The crystallographic character of every flat grain boundary (GB) segment is determined by 8 parameters: 5 rotational parameters describing the rotational positions of the two crystals across the boundary and of the boundary plane, and 3 translational parameters describing the relative shift of the two crystal lattices at the atomic level. Additionally, on curved boundaries these parameters may change from place to place giving rise to further degrees of freedom and changing properties.
The 3 translational parameters usually depend on the rotational ones. It is, therefore, important to determine the 5 rotational parameters and correlate them to properties. We have developed over the last years software and hardware tools to measure and analyse the 5-parameter grain boundary character and the related local properties. Hence we use 3-dimensional orientation microscopy based on a combination of orientation mapping by electron backscatter diffraction (EBSD) and serial sectioning [1].

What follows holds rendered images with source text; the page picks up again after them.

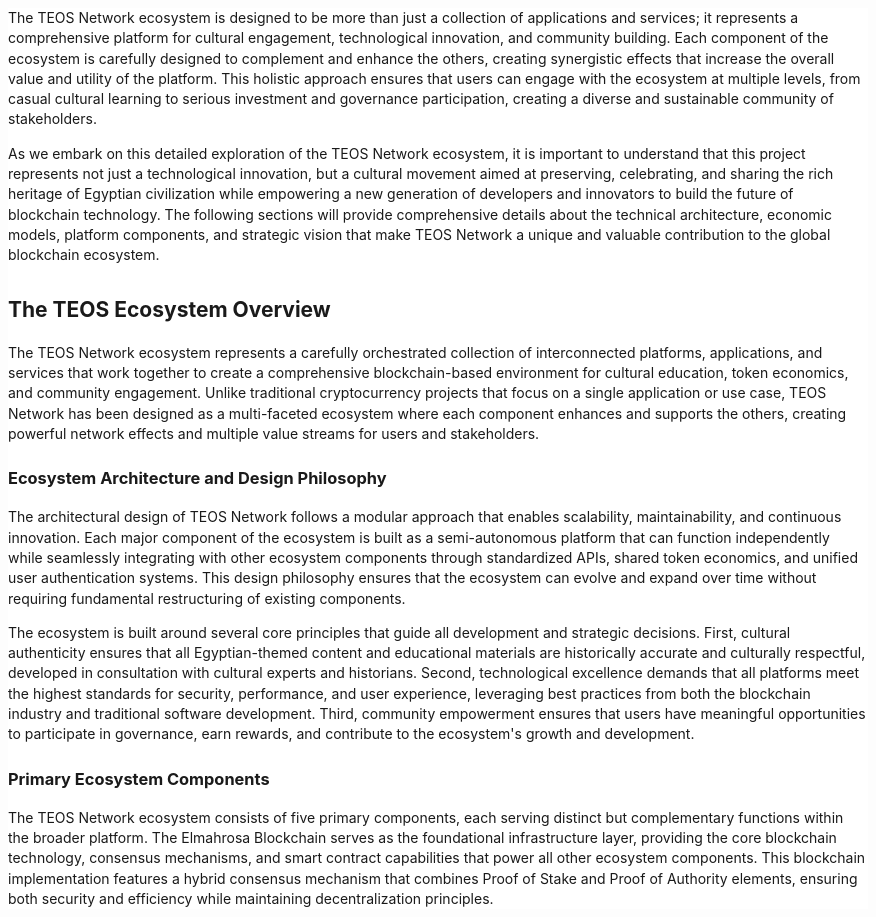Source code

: The TEOS Network ecosystem is designed to be more than just a collection of applications and services; it represents a comprehensive platform for cultural engagement, technological innovation, and community building. Each component of the ecosystem is carefully designed to complement and enhance the others, creating synergistic effects that increase the overall value and utility of the platform. This holistic approach ensures that users can engage with the ecosystem at multiple levels, from casual cultural learning to serious investment and governance participation, creating a diverse and sustainable community of stakeholders.

As we embark on this detailed exploration of the TEOS Network ecosystem, it is important to understand that this project represents not just a technological innovation, but a cultural movement aimed at preserving, celebrating, and sharing the rich heritage of Egyptian civilization while empowering a new generation of developers and innovators to build the future of blockchain technology. The following sections will provide comprehensive details about the technical architecture, economic models, platform components, and strategic vision that make TEOS Network a unique and valuable contribution to the global blockchain ecosystem.


## The TEOS Ecosystem Overview

The TEOS Network ecosystem represents a carefully orchestrated collection of interconnected platforms, applications, and services that work together to create a comprehensive blockchain-based environment for cultural education, token economics, and community engagement. Unlike traditional cryptocurrency projects that focus on a single application or use case, TEOS Network has been designed as a multi-faceted ecosystem where each component enhances and supports the others, creating powerful network effects and multiple value streams for users and stakeholders.

### Ecosystem Architecture and Design Philosophy

The architectural design of TEOS Network follows a modular approach that enables scalability, maintainability, and continuous innovation. Each major component of the ecosystem is built as a semi-autonomous platform that can function independently while seamlessly integrating with other ecosystem components through standardized APIs, shared token economics, and unified user authentication systems. This design philosophy ensures that the ecosystem can evolve and expand over time without requiring fundamental restructuring of existing components.

The ecosystem is built around several core principles that guide all development and strategic decisions. First, cultural authenticity ensures that all Egyptian-themed content and educational materials are historically accurate and culturally respectful, developed in consultation with cultural experts and historians. Second, technological excellence demands that all platforms meet the highest standards for security, performance, and user experience, leveraging best practices from both the blockchain industry and traditional software development. Third, community empowerment ensures that users have meaningful opportunities to participate in governance, earn rewards, and contribute to the ecosystem's growth and development.

### Primary Ecosystem Components

The TEOS Network ecosystem consists of five primary components, each serving distinct but complementary functions within the broader platform. The Elmahrosa Blockchain serves as the foundational infrastructure layer, providing the core blockchain technology, consensus mechanisms, and smart contract capabilities that power all other ecosystem components. This blockchain implementation features a hybrid consensus mechanism that combines Proof of Stake and Proof of Authority elements, ensuring both security and efficiency while maintaining decentralization principles.
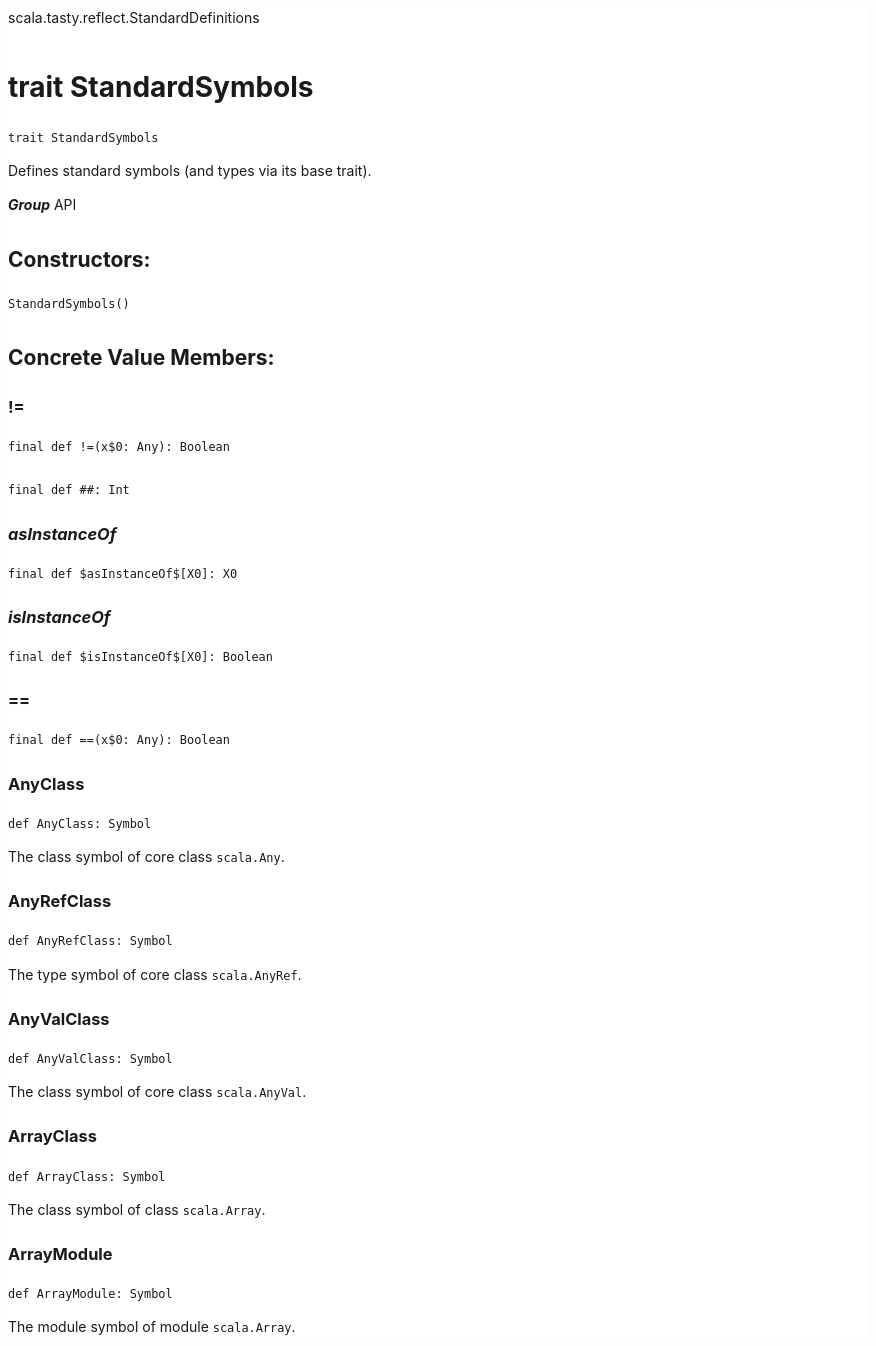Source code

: scala.tasty.reflect.StandardDefinitions
# trait StandardSymbols

<pre><code class="language-scala" >trait StandardSymbols</pre></code>
Defines standard symbols (and types via its base trait).

***Group*** API

## Constructors:
<pre><code class="language-scala" >StandardSymbols()</pre></code>

## Concrete Value Members:
### !=
<pre><code class="language-scala" >final def !=(x$0: Any): Boolean</pre></code>

### ##
<pre><code class="language-scala" >final def ##: Int</pre></code>

### $asInstanceOf$
<pre><code class="language-scala" >final def $asInstanceOf$[X0]: X0</pre></code>

### $isInstanceOf$
<pre><code class="language-scala" >final def $isInstanceOf$[X0]: Boolean</pre></code>

### ==
<pre><code class="language-scala" >final def ==(x$0: Any): Boolean</pre></code>

### AnyClass
<pre><code class="language-scala" >def AnyClass: Symbol</pre></code>
The class symbol of core class `scala.Any`.

### AnyRefClass
<pre><code class="language-scala" >def AnyRefClass: Symbol</pre></code>
The type symbol of core class `scala.AnyRef`.

### AnyValClass
<pre><code class="language-scala" >def AnyValClass: Symbol</pre></code>
The class symbol of core class `scala.AnyVal`.

### ArrayClass
<pre><code class="language-scala" >def ArrayClass: Symbol</pre></code>
The class symbol of class `scala.Array`.

### ArrayModule
<pre><code class="language-scala" >def ArrayModule: Symbol</pre></code>
The module symbol of module `scala.Array`.
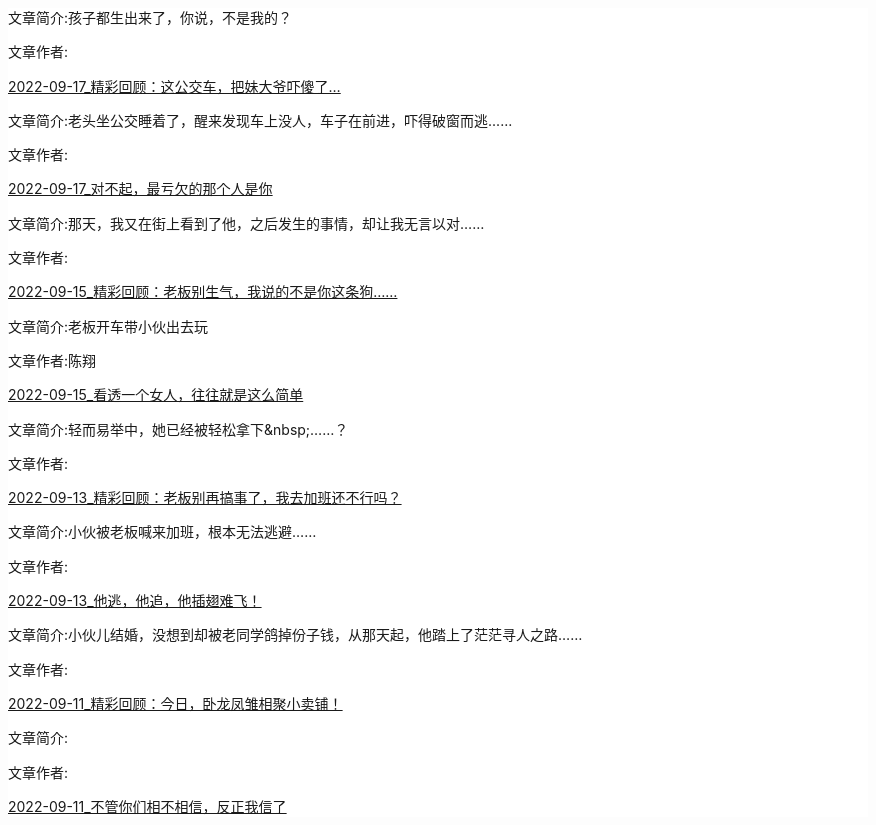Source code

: 文章简介:孩子都生出来了，你说，不是我的？

文章作者:

[2022-09-17_精彩回顾：这公交车，把妹大爷吓傻了…](http://mp.weixin.qq.com/s?__biz=MjM5NzM4MDg1MA==&mid=2652170139&idx=2&sn=1d41786c0be904a2703a1ebea9229f08&chksm=bd3a90068a4d19107faed3ad107bfb1fba06cd0b0cca5aa2858ffad0246c396339e75c820071&scene=27#wechat_redirect)

文章简介:老头坐公交睡着了，醒来发现车上没人，车子在前进，吓得破窗而逃......

文章作者:

[2022-09-17_对不起，最亏欠的那个人是你](http://mp.weixin.qq.com/s?__biz=MjM5NzM4MDg1MA==&mid=2652170139&idx=1&sn=afabaa6b3e1a9c189e16d086998f6d68&chksm=bd3a90068a4d19100656161e97052357779beb5a4592465e7668e3fd0cf424ee72b14283b2a5&scene=27#wechat_redirect)

文章简介:那天，我又在街上看到了他，之后发生的事情，却让我无言以对……

文章作者:

[2022-09-15_精彩回顾：老板别生气，我说的不是你这条狗……](http://mp.weixin.qq.com/s?__biz=MjM5NzM4MDg1MA==&mid=2652170132&idx=2&sn=6c3e169cf2a5c304bc9bfd912b0943e2&chksm=bd3a90098a4d191f6253f4f577da09d5942655a0c5c740479b0d4d5702cc093c9a9fffea35ea&scene=27#wechat_redirect)

文章简介:老板开车带小伙出去玩

文章作者:陈翔

[2022-09-15_看透一个女人，往往就是这么简单](http://mp.weixin.qq.com/s?__biz=MjM5NzM4MDg1MA==&mid=2652170132&idx=1&sn=f031d6f39065490e2378e216cc1995e2&chksm=bd3a90098a4d191fa3021a24956da25c56cee96ceca5bb6fd6cfc9f03c268a7e1ea111e76982&scene=27#wechat_redirect)

文章简介:轻而易举中，她已经被轻松拿下&amp;nbsp;……？

文章作者:

[2022-09-13_精彩回顾：老板别再搞事了，我去加班还不行吗？](http://mp.weixin.qq.com/s?__biz=MjM5NzM4MDg1MA==&mid=2652170125&idx=2&sn=7a06ecc77e2ebf64d66525208c5f8011&chksm=bd3a90108a4d1906d306b47a855fe65737cca0405998550d7524531fa054030ffd076b770716&scene=27#wechat_redirect)

文章简介:小伙被老板喊来加班，根本无法逃避……

文章作者:

[2022-09-13_他逃，他追，他插翅难飞！](http://mp.weixin.qq.com/s?__biz=MjM5NzM4MDg1MA==&mid=2652170125&idx=1&sn=41093209c05c9e19fde93b85c3ee3e26&chksm=bd3a90108a4d19062371e5a56e2068d0a7d7fdbfbc88cdeed8ca9e37ad017f414e7eefe35c7a&scene=27#wechat_redirect)

文章简介:小伙儿结婚，没想到却被老同学鸽掉份子钱，从那天起，他踏上了茫茫寻人之路……

文章作者:

[2022-09-11_精彩回顾：今日，卧龙凤雏相聚小卖铺！](http://mp.weixin.qq.com/s?__biz=MjM5NzM4MDg1MA==&mid=2652170118&idx=2&sn=5f1d70fedbc12ce24aea90db4e281ca8&chksm=bd3a901b8a4d190d3317bb723926c71fb15cf93a7387ca816c12d19874aa7f7e3c8e768ae334&scene=27#wechat_redirect)

文章简介:

文章作者:

[2022-09-11_不管你们相不相信，反正我信了](http://mp.weixin.qq.com/s?__biz=MjM5NzM4MDg1MA==&mid=2652170118&idx=1&sn=86a629f05aaf18b782bb10ad8bded1d8&chksm=bd3a901b8a4d190db98103510c0328b624fe3cc3d0e7d922f59ee081e22d47f3da01dccc47e1&scene=27#wechat_redirect)
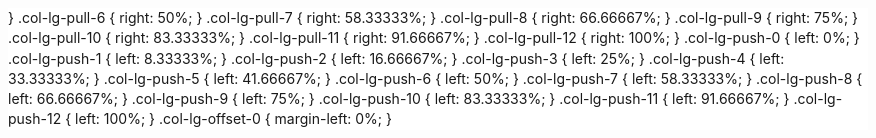   }
  .col-lg-pull-6 {
    right: 50%;
  }
  .col-lg-pull-7 {
    right: 58.33333%;
  }
  .col-lg-pull-8 {
    right: 66.66667%;
  }
  .col-lg-pull-9 {
    right: 75%;
  }
  .col-lg-pull-10 {
    right: 83.33333%;
  }
  .col-lg-pull-11 {
    right: 91.66667%;
  }
  .col-lg-pull-12 {
    right: 100%;
  }
  .col-lg-push-0 {
    left: 0%;
  }
  .col-lg-push-1 {
    left: 8.33333%;
  }
  .col-lg-push-2 {
    left: 16.66667%;
  }
  .col-lg-push-3 {
    left: 25%;
  }
  .col-lg-push-4 {
    left: 33.33333%;
  }
  .col-lg-push-5 {
    left: 41.66667%;
  }
  .col-lg-push-6 {
    left: 50%;
  }
  .col-lg-push-7 {
    left: 58.33333%;
  }
  .col-lg-push-8 {
    left: 66.66667%;
  }
  .col-lg-push-9 {
    left: 75%;
  }
  .col-lg-push-10 {
    left: 83.33333%;
  }
  .col-lg-push-11 {
    left: 91.66667%;
  }
  .col-lg-push-12 {
    left: 100%;
  }
  .col-lg-offset-0 {
    margin-left: 0%;
  }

For 3D-reconstruction the successive individual slices are loaded in-to a self-developed computer programme (QUBE, commercialized by Bruker nano) which allows alignment of the slices and, e.g., reconstruction and display of the 3D-GBs. An example is given in Fig. 1a showing 3 grains of an FeNi martensitic microstructure and their crystallographic properties in form of inverse pole figures.
Without knowledge of the related GB properties, the 5-parameter GB character alone is not very interesting. However, once it has been determined it is possible to measure properties on the remaining part of the material. In this way we could measure, e.g., the cathodoluminescence activities of GBs in polycrystalline CdTe solar cells. In another example we measured the corrosion activity of different GBs in a stainless steel. It was found that both, GB planes as well as GB misorientations have strong influence on the corrosion activity (see Fig. 1b).